### List of tasks
1. List the activities that the passage below on product and design in AI-assisted teams says should not be slowed down.
2. In the passage below on product and design in AI-assisted teams, what is "the better version" of product?
3. Translate this sentence from the passage below on product and design in AI-assisted teams into Spanish: "The product starts to feel like nobody is saying no."

### Document passage

Content starts

That last point is the one product teams should sit with.

If AI makes individuals feel faster but the system ships less stable work, the bottleneck was never just coding. It was clarity, sequencing, quality control, and learning.

Product work becomes more important, not less

A lot of teams still treat product as the group that feeds requirements into engineering. That model was already weak. In an AI-assisted team, it becomes dangerous.

If product turns into a prompt factory, the company gets a faster backlog machine. More tickets. More prototypes. More internal demos. More "look what we built in an afternoon" moments.

Some of those will be useful. A lot will be slop.

The better version is product as a filter.

Product should slow the team down at the points where speed is cheap and mistakes compound:

That does not mean endless discovery theatre. It means doing the small amount of thinking that prevents a large amount of waste.

A good product person in this world is not the person with the biggest backlog. It is the person with the nerve to say:

"No, that is not the problem."

"No, we do not need the polished version yet."

"No, a generated demo is not evidence."

"No, we are not adding another workflow until we know why the current one fails."

That kind of product judgement used to save engineering weeks. Now it might save the company a thousand tiny wrong turns.

Design is part of the same bottleneck

Design has a similar problem.

If engineering can produce more UI faster, weak design systems get exposed. Every edge case becomes a screen. Every prompt becomes a modal. Every internal idea becomes another setting, toggle, sidebar, or wizard.

The product starts to feel like nobody is saying no.

This is where design cannot just be "make it look better." Design has to protect coherence. It has to decide what belongs, what can be reused, what should be removed, and where the user should not have to think.

AI can generate five interface options. It cannot tell you which one feels inevitable for your product, your customers, and your business unless you have already given it a strong taste model to work from.

Taste becomes leverage.

So does restraint.

Should we slow down?

Yes. But not everywhere.

We should not slow down typing code, spinning up prototypes, writing tests, refactoring boring bits, or exploring throwaway ideas. AI is genuinely useful there. Making those loops faster is good.

Content ends

### Data under study
Content starts

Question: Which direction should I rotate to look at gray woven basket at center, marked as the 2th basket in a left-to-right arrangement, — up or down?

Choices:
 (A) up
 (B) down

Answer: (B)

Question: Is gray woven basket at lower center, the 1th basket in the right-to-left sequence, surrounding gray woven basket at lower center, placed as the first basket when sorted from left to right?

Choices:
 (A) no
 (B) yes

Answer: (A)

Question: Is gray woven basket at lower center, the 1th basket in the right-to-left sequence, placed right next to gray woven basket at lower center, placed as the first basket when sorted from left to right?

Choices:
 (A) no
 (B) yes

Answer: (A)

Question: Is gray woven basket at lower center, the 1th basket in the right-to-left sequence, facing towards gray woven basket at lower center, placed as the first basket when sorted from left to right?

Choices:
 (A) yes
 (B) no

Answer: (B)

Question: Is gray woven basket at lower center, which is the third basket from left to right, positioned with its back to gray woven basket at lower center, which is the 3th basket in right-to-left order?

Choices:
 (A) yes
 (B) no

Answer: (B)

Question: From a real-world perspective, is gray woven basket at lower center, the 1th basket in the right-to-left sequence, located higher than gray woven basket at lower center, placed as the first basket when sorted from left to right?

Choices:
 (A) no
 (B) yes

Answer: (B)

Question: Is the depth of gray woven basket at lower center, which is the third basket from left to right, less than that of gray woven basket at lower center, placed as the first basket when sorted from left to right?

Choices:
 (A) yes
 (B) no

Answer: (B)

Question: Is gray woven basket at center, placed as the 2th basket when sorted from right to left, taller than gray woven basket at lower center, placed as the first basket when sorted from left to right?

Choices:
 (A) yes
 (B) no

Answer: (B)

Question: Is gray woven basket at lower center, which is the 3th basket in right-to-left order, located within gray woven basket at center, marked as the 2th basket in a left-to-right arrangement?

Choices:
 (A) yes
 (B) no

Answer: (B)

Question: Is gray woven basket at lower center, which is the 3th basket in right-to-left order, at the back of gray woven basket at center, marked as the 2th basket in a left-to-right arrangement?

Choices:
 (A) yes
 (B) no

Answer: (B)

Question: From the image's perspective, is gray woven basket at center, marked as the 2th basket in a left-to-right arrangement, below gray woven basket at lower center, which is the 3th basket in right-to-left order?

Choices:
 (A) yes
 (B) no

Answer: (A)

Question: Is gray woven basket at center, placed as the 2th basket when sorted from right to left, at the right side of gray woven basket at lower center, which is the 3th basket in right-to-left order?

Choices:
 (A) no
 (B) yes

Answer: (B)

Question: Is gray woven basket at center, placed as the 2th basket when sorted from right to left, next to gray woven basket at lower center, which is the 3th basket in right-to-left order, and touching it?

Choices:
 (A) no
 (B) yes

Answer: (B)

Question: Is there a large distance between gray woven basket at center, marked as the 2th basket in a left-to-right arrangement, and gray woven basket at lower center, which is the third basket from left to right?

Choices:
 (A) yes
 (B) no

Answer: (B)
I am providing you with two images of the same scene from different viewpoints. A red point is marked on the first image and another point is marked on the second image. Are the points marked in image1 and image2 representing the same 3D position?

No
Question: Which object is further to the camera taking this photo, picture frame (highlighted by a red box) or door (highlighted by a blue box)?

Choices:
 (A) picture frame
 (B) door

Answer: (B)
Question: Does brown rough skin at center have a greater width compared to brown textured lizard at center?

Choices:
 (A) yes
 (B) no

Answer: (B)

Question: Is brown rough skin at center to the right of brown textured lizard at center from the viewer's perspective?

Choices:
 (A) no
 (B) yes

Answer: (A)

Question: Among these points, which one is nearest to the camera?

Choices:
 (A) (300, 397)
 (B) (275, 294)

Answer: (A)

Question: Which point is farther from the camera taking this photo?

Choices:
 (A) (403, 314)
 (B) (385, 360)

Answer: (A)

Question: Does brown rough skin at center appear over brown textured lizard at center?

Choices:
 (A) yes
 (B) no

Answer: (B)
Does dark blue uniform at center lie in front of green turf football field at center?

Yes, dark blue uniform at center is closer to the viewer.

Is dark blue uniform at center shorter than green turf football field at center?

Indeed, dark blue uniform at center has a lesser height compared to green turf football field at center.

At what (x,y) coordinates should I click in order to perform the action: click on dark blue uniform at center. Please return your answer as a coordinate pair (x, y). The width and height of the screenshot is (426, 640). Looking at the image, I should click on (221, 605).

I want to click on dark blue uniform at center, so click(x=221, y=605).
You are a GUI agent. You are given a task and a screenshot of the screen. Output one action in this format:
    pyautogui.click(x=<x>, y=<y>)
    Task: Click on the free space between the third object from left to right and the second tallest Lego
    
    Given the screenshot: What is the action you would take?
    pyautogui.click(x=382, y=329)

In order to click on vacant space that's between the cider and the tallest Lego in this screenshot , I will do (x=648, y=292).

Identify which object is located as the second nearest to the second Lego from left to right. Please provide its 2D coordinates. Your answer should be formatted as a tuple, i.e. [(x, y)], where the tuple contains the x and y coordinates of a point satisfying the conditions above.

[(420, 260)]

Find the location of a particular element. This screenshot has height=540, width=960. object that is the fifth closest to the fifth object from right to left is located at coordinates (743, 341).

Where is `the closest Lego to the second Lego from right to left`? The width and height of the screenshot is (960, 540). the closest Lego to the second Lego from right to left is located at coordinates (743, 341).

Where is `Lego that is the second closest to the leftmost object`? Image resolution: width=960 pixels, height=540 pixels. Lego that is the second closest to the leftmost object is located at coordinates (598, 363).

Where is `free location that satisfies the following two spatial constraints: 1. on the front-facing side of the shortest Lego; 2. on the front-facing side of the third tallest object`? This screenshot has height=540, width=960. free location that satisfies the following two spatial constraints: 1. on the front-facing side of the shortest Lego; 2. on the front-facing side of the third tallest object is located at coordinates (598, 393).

Content ends

### Exercise results
1.
- Typing code
- Spinning up prototypes
- Writing tests
- Refactoring boring bits
- Exploring throwaway ideas

2. Product as a filter.

3. El producto empieza a dar la sensación de que nadie está diciendo que no.